Note: By default, your generated load file will include information from all last update updates (that is, no entries will be filtered).

The Filter by Last Update section provides a list of last update dates for the Export Stream or Volume in timestamp format:

  • For an Export Stream, the list of timestamps for Filter by Last Update for an Export Stream will be a superset of last update dates.
  • For a given Volume, the list will be a subset of last update dates, and the list of timestamps will represent the appropriate last update dates for the load file entries in the Volume.

Sample timestamp list (Last Update Dates)

The following sample shows available timestamps listed for an Export Stream (export1) and its three Volumes.

Note: Making selections is useful when the list includes multiple entries.

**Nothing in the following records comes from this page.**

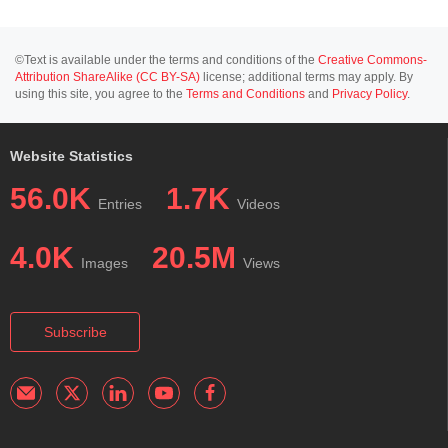
©Text is available under the terms and conditions of the
Creative Commons-
Attribution ShareAlike (CC BY-SA)
license; additional terms may apply. By
using this site, you agree to the
Terms and Conditions
and
Privacy Policy
.
Website Statistics
56.0K
1.7K
Entries
Videos
4.0K
20.5M
Images
Views
Subscribe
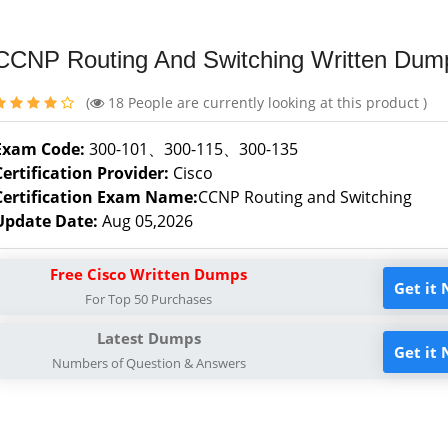
CCNP Routing And Switching Written Dum
(
18
People are currently looking at this product )
Exam Code:
300-101、300-115、300-135
Certification Provider:
Cisco
Certification Exam Name:
CCNP Routing and Switching
Update Date:
Aug 05,2026
Free Cisco Written Dumps
Get it
For Top 50 Purchases
Latest Dumps
Get it
Numbers of Question & Answers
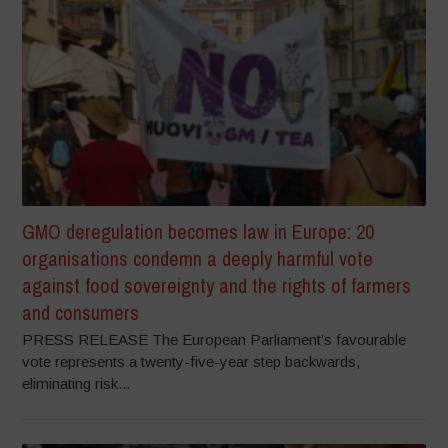
GMO deregulation becomes law in Europe: 20
organisations condemn a deeply harmful vote
against food sovereignty and the rights of farmers
and consumers
PRESS RELEASE The European Parliament’s favourable
vote represents a twenty-five-year step backwards,
eliminating risk...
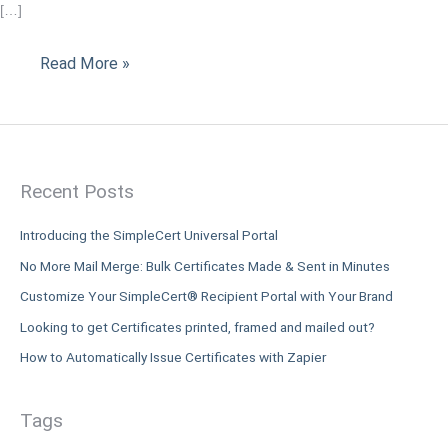
[…]
Students
Read More »
Recent Posts
Introducing the SimpleCert Universal Portal
No More Mail Merge: Bulk Certificates Made & Sent in Minutes
Customize Your SimpleCert® Recipient Portal with Your Brand
Looking to get Certificates printed, framed and mailed out?
How to Automatically Issue Certificates with Zapier
Tags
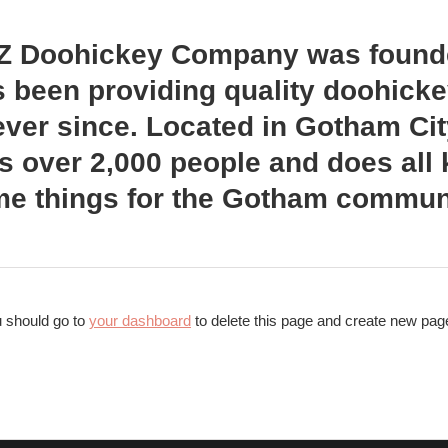
Z Doohickey Company was founde
 been providing quality doohicke
ever since. Located in Gotham Ci
 over 2,000 people and does all 
e things for the Gotham communi
 should go to
your dashboard
to delete this page and create new page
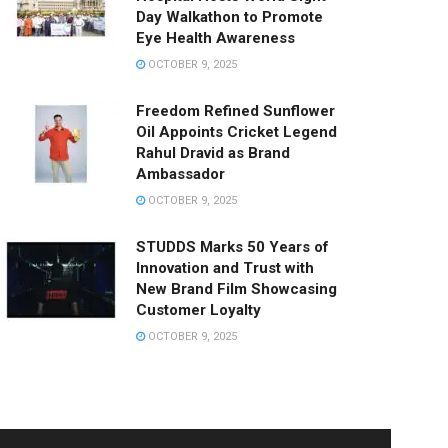
Day Walkathon to Promote
Eye Health Awareness
OCTOBER 9, 2025
Freedom Refined Sunflower
Oil Appoints Cricket Legend
Rahul Dravid as Brand
Ambassador
OCTOBER 9, 2025
STUDDS Marks 50 Years of
Innovation and Trust with
New Brand Film Showcasing
Customer Loyalty
OCTOBER 9, 2025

List for Export Stream export1:

2013-08-15-20-10-59 (represents the initial Export)

2013-08-15-21-13-33 (represents the last Update of entries for VOL0001)

2013-08-15-21-19-11 (represents the Export of VOL0002, which changed Duplicate Custodian information for an entry in VOL0001)

2013-08-15-17-57-06 (represents the last Update of entries for VOL0003)

List for export1-VOL0001:

2013-08-15-20-10-59

2013-08-15-21-13-33

2013-08-15-21-19-11

List for export1-VOL0002:

2013-08-15-21-19-11

List for export1-VOL0003:

2013-08-15-17-57-06

 

About Timestamp Generation

The timestamps use the format yyyy-MM-dd-HH-mm-ss in UTC (Coordinated Universal Time). The following will cause a timestamp to be generated:

  • Complete Volume Export (without Prepare first)
  • Staging (Prepare) of a Volume
  • Export of a Prepared Volume
  • Change in Duplicate Custodian information
  • Update Export to retry Production Errors (right-click on a Volume and select Update Export)
  • Update Export to produce additional formats

Note: The Create Near-Duplicate Metadata operation does not generate a timestamp.

To illustrate how timestamps are listed for updates, consider the following scenario:

  • You have 5 exported files in a Volume.
  • You run Update Export for the Volume twice to add more formats (once to add text file versions, and a second time to add PDF versions).
  • In this case, the timestamp list will include a timestamp for the second update only, since that last update affected all 5 entries in the Volume.
  • Main Options to Submit or Cancel the Load File Generation

    At the bottom of the dialog, click OK when you are ready to submit the information, or click Cancel if you want to cancel the operation.